Peralihan status guru dari provinsi ke kota/kabupaten untuk guru PPPK belum dilakukan. Ini berbeda dengan guru ASN berstatus pegawai negeri sipil (PNS) yang sudah mulai dialihkan ke pemerintah kota/kabupaten di wilayah Papua Barat Daya.
Guru PPPK diperhitungkan pengangkatannya sejak Mei 2022. Namun, gaji yang dibayarkan sesuai status mereka sebagai guru PPPK baru terhitung Oktober, November, dan Desember 2022. Itu pun hanya gaji pokok.
”Kami sudah cukup bersabar. Dari rekrutmen, sudah lulus, lalu pemberian SK pengangkatan juga lama, terkatung-katung. Kini, kami harus lagi memperjuangkan nasib karena gaji tidak kunjung dibayar dan peralihan kami belum jelas. Kami guru PPPK sudah berbulan-bulan tidak dibayar gajinya. Lebih enak para guru honorer daerah, yang sampai saat ini masih lancar menerima gaji,” kata Ketua Forum Guru Sorong Raya Gleiser Patiran.

• • • • • • •

**YANG PERLU DIKERJAKAN**
A. Menurut teks tentang guru PPPK di Papua Barat Daya, sejak bulan dan tahun berapa pengangkatan guru PPPK diperhitungkan?
B. Sambung teks tentang guru PPPK di Papua Barat Daya, mulai setelah kalimat terakhirnya.
Entri yang disertakan sama sekali tidak diperlukan untuk pengerjaan apa pun.

Kutipan dari set data:
• • • • • • •

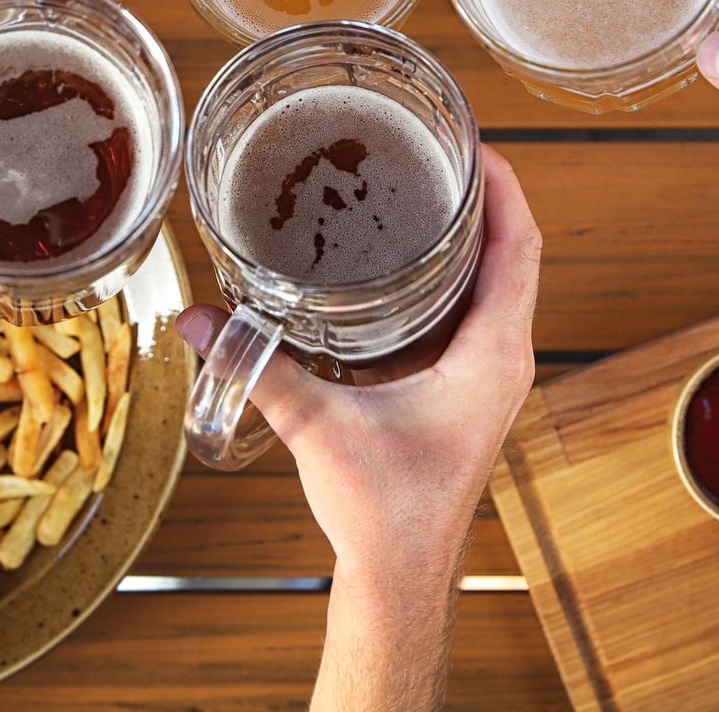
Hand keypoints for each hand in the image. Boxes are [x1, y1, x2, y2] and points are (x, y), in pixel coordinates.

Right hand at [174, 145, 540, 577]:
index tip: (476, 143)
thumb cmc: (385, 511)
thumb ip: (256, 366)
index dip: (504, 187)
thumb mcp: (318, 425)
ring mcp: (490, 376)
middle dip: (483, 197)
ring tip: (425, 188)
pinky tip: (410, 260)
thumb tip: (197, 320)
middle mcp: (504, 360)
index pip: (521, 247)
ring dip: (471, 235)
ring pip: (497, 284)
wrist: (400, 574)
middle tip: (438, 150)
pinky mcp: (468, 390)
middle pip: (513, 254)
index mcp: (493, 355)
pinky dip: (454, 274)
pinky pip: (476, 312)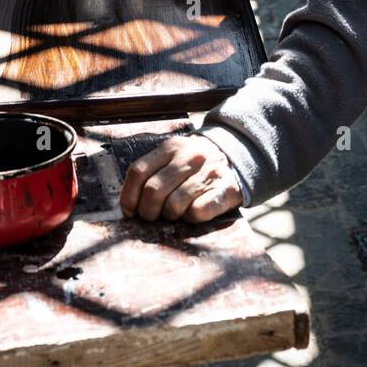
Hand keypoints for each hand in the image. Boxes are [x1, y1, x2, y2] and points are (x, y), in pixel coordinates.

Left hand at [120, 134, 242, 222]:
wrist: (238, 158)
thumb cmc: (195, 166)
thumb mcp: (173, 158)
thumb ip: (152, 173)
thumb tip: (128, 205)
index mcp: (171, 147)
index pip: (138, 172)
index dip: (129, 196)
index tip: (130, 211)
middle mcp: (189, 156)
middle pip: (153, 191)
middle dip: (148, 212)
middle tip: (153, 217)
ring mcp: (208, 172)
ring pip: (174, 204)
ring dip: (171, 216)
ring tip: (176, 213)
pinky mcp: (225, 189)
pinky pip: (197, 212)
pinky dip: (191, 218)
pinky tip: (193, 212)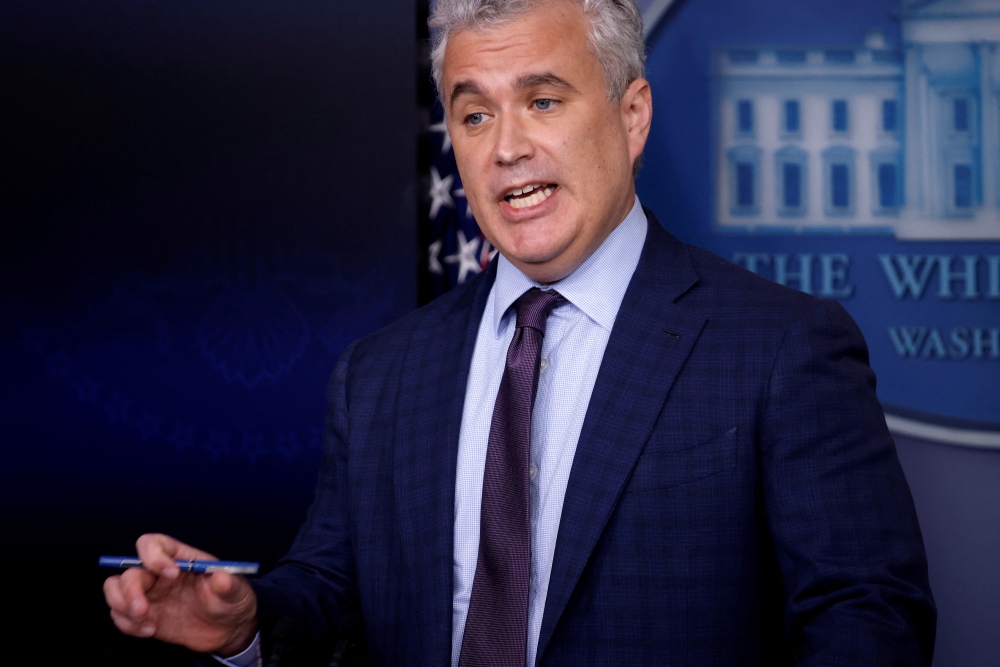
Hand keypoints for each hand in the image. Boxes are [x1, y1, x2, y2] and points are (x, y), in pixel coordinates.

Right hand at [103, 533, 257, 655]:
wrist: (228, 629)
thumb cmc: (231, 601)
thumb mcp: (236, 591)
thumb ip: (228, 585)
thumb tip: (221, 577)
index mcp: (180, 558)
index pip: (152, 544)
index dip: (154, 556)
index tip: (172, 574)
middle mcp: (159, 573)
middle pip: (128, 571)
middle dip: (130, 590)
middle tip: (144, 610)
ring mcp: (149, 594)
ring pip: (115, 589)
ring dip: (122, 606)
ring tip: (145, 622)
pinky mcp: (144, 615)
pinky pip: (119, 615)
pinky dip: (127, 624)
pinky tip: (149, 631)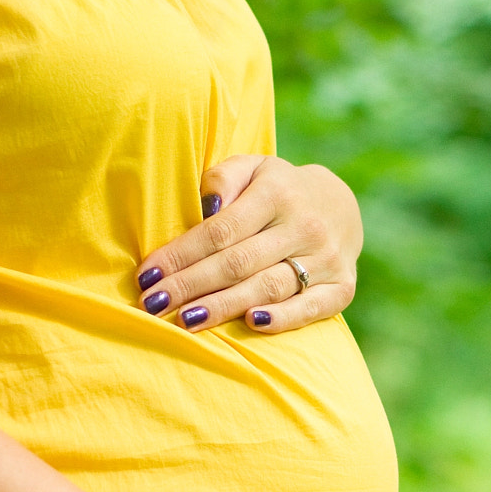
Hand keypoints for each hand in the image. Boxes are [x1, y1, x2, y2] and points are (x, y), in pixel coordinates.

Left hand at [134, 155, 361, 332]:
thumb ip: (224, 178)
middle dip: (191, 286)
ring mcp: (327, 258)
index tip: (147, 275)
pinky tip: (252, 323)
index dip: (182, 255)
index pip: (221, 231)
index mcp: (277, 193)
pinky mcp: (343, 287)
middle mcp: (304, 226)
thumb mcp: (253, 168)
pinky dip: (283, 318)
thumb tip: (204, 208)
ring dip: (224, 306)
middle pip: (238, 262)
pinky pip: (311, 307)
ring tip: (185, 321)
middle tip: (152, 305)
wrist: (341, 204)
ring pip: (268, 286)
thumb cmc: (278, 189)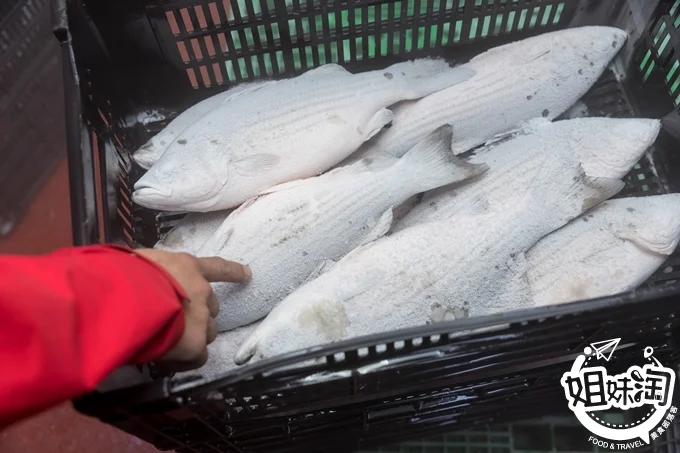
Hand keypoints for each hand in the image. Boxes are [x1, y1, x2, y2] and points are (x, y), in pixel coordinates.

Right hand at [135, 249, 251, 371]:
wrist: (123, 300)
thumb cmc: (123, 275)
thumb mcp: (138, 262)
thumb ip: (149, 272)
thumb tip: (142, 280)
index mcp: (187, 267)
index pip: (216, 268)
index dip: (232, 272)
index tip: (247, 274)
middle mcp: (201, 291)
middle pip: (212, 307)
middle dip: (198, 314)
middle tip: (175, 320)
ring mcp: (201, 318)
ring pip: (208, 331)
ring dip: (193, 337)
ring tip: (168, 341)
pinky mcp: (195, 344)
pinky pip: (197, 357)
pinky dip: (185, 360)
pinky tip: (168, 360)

• • • • • • •

**JAWABAN BERURUTAN**
A. Sejak Mei 2022.

B.
Gleiser adalah guru SMK negeri yang menjadi guru honorer daerah sekitar delapan tahun sebelum lulus tes guru PPPK pada akhir tahun 2021. Menurut dia, para guru yang sudah dinyatakan sah menjadi guru PPPK di tingkat nasional justru menjadi terkatung-katung ketika di daerah. SK daerah pun baru diberikan pada akhir Desember 2022 setelah para guru tak lelah mendesak ke sana kemari.
Guru PPPK diperhitungkan pengangkatannya sejak Mei 2022. Namun, gaji yang dibayarkan sesuai status mereka sebagai guru PPPK baru terhitung Oktober, November, dan Desember 2022. Itu pun hanya gaji pokok.
”Di tahun 2023, tidak jelas lagi gaji. Kami ke kota, ke provinsi, bolak-balik. Semua ini butuh dana, sampai meminjam, tapi tidak ada kepastian. Ke Dinas Pendidikan Kota Sorong dikatakan ada uangnya, di provinsi juga dikatakan ada uangnya. Tapi, urusan administrasi katanya yang belum beres sehingga gaji para guru tidak kunjung dibayar,” ujar Gleiser.
Sebanyak 643 guru PPPK tersebut tidak dibayar pada Mei-September 2022, lalu Januari-April 2023. Padahal, ketika mereka masih menjadi guru honorer daerah dengan gaji Rp 2,3 juta per bulan dan dibayar tiga bulan sekali, penggajian mereka terbilang lancar.
Kesejahteraan menjadi guru PPPK disambut senang karena gaji pokok menjadi sekitar Rp 2,9 juta, ditambah tunjangan lain totalnya bisa mencapai sekitar Rp 3,6 juta per bulan. Status pun dinyatakan sama dengan PNS, hanya bedanya tidak ada uang pensiun.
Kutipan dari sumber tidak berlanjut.